11) What do you think you would be doing if you weren’t a Director of the Language Resource Center?
Hopefully, I’d be working with something to do with language – linguist, teacher, interpreter, translator, language textbook publishing company, and language software company…etc

12) What advice would you give to somebody who wants to have a job like yours?
Are there any specific languages they should learn? In my opinion, my job is to become a bridge between two separate fields (foreign language division and technology division). Any languages you learned would be useful for language side. If you have technology skills as well as pedagogical aspect of language learning, you would do a good job in my position.

13) Anything else you’d like to add?
Language is so interesting and considered to be one of the unique characteristics in human beings, yet it still creates cross-cultural differences among us. A person on TV once said "language is what unites us together. At the same time, it is what makes us different from one another". I understand it through my own experience of learning languages.

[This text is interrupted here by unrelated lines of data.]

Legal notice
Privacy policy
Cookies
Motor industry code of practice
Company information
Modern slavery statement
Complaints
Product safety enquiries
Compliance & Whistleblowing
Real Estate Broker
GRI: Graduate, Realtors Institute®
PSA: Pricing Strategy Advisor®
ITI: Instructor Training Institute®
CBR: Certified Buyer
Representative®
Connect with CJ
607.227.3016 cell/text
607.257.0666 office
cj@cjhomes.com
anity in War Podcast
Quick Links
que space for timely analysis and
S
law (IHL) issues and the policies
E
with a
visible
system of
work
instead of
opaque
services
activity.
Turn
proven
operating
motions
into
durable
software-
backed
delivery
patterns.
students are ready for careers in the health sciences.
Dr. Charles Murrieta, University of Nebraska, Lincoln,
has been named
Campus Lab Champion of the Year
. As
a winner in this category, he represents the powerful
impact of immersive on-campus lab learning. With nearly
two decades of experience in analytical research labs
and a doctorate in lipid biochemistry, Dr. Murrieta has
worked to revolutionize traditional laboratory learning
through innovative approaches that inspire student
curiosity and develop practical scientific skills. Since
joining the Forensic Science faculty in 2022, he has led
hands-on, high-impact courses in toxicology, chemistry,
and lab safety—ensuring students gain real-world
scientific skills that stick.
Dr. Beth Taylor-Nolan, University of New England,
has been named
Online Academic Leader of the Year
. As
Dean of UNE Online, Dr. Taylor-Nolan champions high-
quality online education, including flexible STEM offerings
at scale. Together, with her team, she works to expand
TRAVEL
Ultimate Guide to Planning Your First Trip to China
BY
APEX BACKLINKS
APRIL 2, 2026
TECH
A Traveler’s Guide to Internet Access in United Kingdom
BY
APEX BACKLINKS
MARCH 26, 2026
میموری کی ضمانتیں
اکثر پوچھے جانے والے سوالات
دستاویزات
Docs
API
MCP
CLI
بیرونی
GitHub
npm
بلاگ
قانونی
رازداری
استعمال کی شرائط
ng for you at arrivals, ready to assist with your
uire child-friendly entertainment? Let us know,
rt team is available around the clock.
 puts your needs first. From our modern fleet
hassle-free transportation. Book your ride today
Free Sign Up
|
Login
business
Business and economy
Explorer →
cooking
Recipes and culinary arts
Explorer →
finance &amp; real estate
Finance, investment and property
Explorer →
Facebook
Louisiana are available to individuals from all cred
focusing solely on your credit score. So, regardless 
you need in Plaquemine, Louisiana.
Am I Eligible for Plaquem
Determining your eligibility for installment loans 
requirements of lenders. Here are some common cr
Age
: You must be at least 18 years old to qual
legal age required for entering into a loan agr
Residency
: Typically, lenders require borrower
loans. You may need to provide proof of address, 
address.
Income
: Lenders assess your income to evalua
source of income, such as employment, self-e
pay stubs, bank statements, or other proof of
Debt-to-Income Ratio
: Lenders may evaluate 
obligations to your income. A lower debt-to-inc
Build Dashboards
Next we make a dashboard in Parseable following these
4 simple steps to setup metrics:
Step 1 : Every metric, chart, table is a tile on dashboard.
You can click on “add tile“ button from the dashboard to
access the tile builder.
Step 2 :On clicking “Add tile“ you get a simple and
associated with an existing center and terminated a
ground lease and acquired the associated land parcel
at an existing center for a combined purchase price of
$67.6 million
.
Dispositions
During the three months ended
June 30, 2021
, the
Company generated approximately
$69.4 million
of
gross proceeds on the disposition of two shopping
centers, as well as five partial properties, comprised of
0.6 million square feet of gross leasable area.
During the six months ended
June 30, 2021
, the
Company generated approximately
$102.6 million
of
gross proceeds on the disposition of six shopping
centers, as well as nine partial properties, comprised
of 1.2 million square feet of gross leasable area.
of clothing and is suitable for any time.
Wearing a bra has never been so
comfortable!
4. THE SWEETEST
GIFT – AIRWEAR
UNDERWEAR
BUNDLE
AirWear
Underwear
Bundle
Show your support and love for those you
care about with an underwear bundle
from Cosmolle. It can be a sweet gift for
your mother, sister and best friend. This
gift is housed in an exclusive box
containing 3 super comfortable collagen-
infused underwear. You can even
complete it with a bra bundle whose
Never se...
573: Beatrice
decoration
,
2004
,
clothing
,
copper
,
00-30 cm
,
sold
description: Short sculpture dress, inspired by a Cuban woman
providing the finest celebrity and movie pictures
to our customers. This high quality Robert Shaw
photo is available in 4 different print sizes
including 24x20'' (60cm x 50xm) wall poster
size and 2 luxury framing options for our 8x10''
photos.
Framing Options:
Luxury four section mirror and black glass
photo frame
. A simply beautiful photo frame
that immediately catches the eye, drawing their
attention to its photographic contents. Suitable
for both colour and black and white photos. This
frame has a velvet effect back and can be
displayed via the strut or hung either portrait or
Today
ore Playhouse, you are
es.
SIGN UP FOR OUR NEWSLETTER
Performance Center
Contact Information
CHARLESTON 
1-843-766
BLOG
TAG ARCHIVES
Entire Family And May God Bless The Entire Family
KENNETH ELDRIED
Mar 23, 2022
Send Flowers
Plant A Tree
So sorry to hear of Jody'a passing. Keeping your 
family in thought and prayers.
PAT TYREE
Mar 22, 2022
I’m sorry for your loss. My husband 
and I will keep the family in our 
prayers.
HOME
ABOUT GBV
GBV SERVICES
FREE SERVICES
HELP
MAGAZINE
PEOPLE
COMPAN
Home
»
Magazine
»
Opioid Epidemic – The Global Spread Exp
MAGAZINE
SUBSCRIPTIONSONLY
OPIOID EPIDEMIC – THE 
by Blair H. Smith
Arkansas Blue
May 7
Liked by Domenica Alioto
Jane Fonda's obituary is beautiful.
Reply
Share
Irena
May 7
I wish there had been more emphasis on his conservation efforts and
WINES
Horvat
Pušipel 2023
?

I have always been interested in the language even before I learned English as second language. It might be something to do with the area where I come from in Japan. Thinking of language - why people say things the way they say, why people laugh at what others say (jokes in comedy show as well as in daily conversation) - makes me so excited. These curiosities made me who I am, drew me into this field, and got me where I am at.

So keep your eyes and ears open to whatever you are interested in.
Thank you for giving me the opportunity for the interview.